Open AnErrupTion opened this issue 1 year ago • 13 comments

Bug Description

When following the guide over here, adapting it to passthrough a dedicated GPU, a code 43 error can be observed after installing the GPU drivers in the guest system using Device Manager.

How to Reproduce

  1. Follow the previously linked guide, ensuring that:
  • vfio-pci is correctly bound to the GPU
  • The proper memlock modifications are done in /etc/security/limits.conf
  • The proper permissions are set throughout /dev/vfio/*
  • The VFIO device is attached to the guest using --attachvfio
  1. Install the GPU drivers, here using the latest NVIDIA 560.81 drivers
  2. Reboot and observe the code 43 error (NOTE: a pretty long ~5-6 seconds freeze can also be observed when booting up the VM. I'm assuming it tries to load the NVIDIA driver but fails to do so)

VM configuration

Guest OS configuration details:

  • Guest OS type and version (e.g. Windows 10 22H2): Windows 11 23H2
  • Attach guest VM configuration file from VirtualBox VMs/<guest VM name>/<guest VM name>.vbox: Windows 11.vbox.zip

Host OS details:

  • Host OS distribution: Arch Linux
  • Host OS kernel version: Linux shininglea 6.10.4-arch2-1 #1 SMP PREEMPT_DYNAMIC Sun, 11 Aug 2024 16:19:06 +0000 x86_64 GNU/Linux

Logs

AnErrupTion avatar Aug 14 '24 14:08 AnErrupTion

I see the split lock detection triggers in your dmesg log. That will cause issues for the VM, up to the point where it may not make any progress. I am not sure whether that is the root cause of your issue, but please try the recommendation from the README and see if it helps:

Starting with Intel Tiger Lake (11th Gen Core processors) or newer, split lock detection must be turned off in the host system. This can be achieved using the Linux kernel command line parameter split_lock_detect=off or using the split_lock_mitigate sysctl.

snue avatar Aug 14 '24 15:08 snue

I see the split lock detection triggers in your dmesg log. That will cause issues for the VM, up to the point where it may not make any progress.
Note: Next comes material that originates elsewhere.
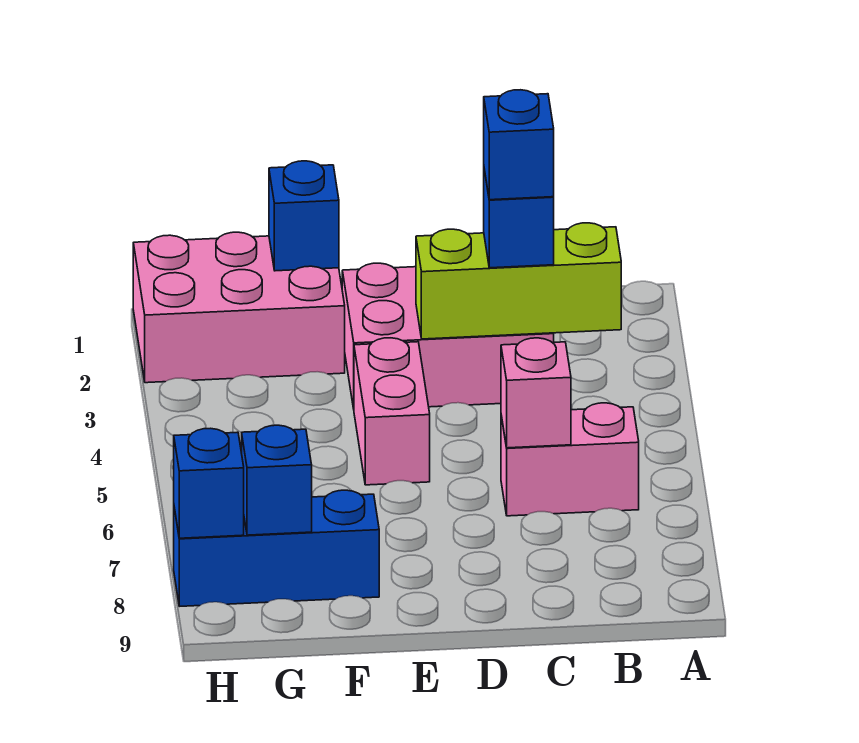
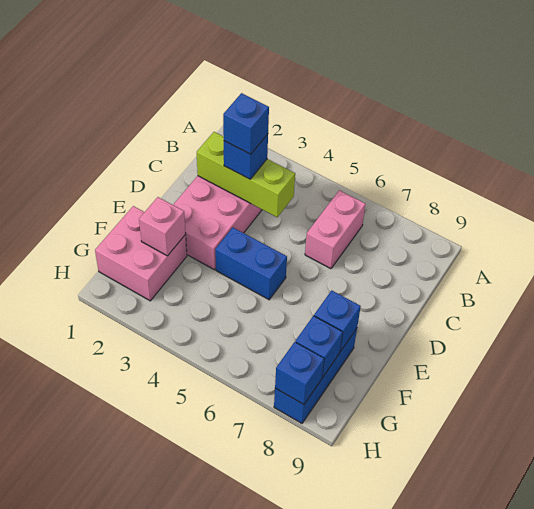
lime brick B3:D3 level 2 -> lime brick C2:C4 level 2
pink brick C6 level 2 -> pink brick F2 level 2
pink brick E4:E5 level 1 -> blue brick E4:E5 level 1
pink brick F1:H2 level 1 -> pink brick F1:G2 level 1
blue brick F1 level 2 -> blue brick F8 level 2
I am not sure whether that is the root cause of your issue, but please try the recommendation from the README and see if it helps:

Starting with Intel Tiger Lake (11th Gen Core processors) or newer, split lock detection must be turned off in the host system. This can be achieved using the Linux kernel command line parameter split_lock_detect=off or using the split_lock_mitigate sysctl.
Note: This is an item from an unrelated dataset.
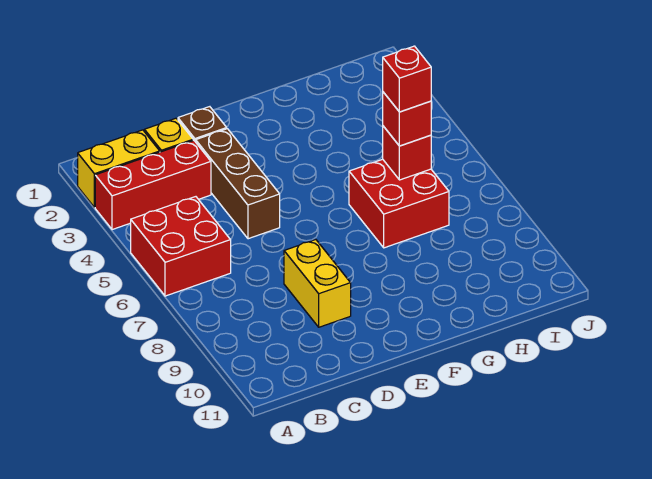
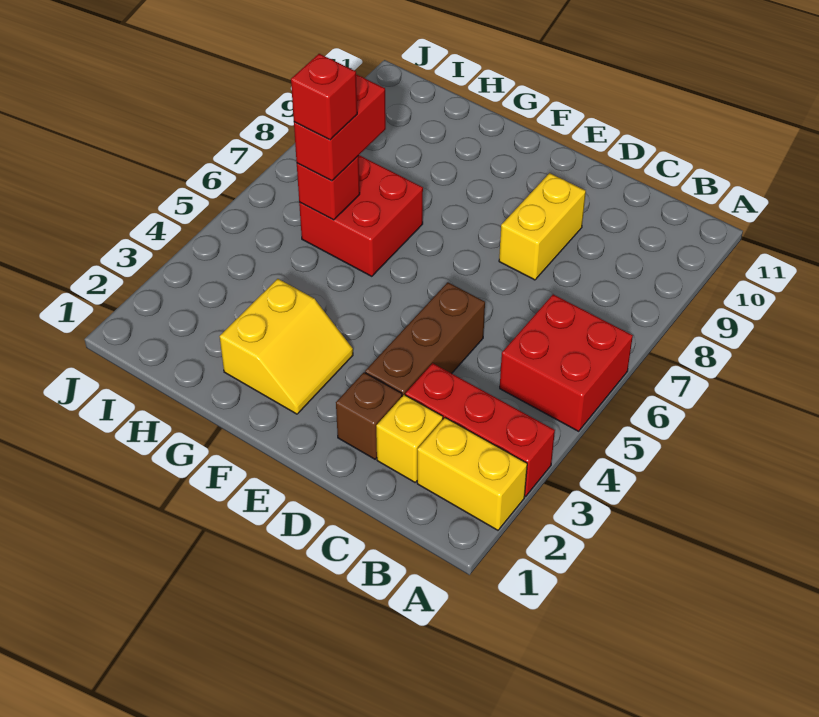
none -> yellow slope F2:G3 level 1 top G
red brick H6 level 3 -> red brick H6:H7 level 3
I was pretty sure I had already disabled it. But, either way, adding the command line parameter didn't do anything, although I now see this in dmesg:

 Unknown kernel command line parameters "split_lock_detect=off", will be passed to user space.

But I also see x86/split lock detection: disabled earlier in the log, so I'm assuming it's actually disabled now.
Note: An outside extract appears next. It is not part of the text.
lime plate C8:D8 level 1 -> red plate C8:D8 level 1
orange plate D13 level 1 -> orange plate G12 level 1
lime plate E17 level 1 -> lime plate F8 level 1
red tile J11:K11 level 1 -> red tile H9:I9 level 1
AnErrupTion avatar Aug 14 '24 15:08 AnErrupTion

@snue is correct.

Here we have it

[ 2109.050169] x86/split lock detection: #AC: EMT-0/4675 took a split_lock trap at address: 0xfffff8021f251f4f

Unknown kernel command line parameters "split_lock_detect=off", will be passed to user space.

Yes, this is expected.

But I also see x86/split lock detection: disabled earlier in the log, so I'm assuming it's actually disabled now.

Sounds about right. Did it solve your issue?

tpressure avatar Aug 14 '24 15:08 tpressure

@snue is correct.

Here we have it

[ 2109.050169] x86/split lock detection: #AC: EMT-0/4675 took a split_lock trap at address: 0xfffff8021f251f4f

Unknown kernel command line parameters "split_lock_detect=off", will be passed to user space.

Yes, this is expected.

But I also see x86/split lock detection: disabled earlier in the log, so I'm assuming it's actually disabled now.

Sounds about right. Did it solve your issue?

Unfortunately, it didn't solve the issue.

AnErrupTion avatar Aug 14 '24 15:08 AnErrupTion

@AnErrupTion can you post new logs with split lock disabled?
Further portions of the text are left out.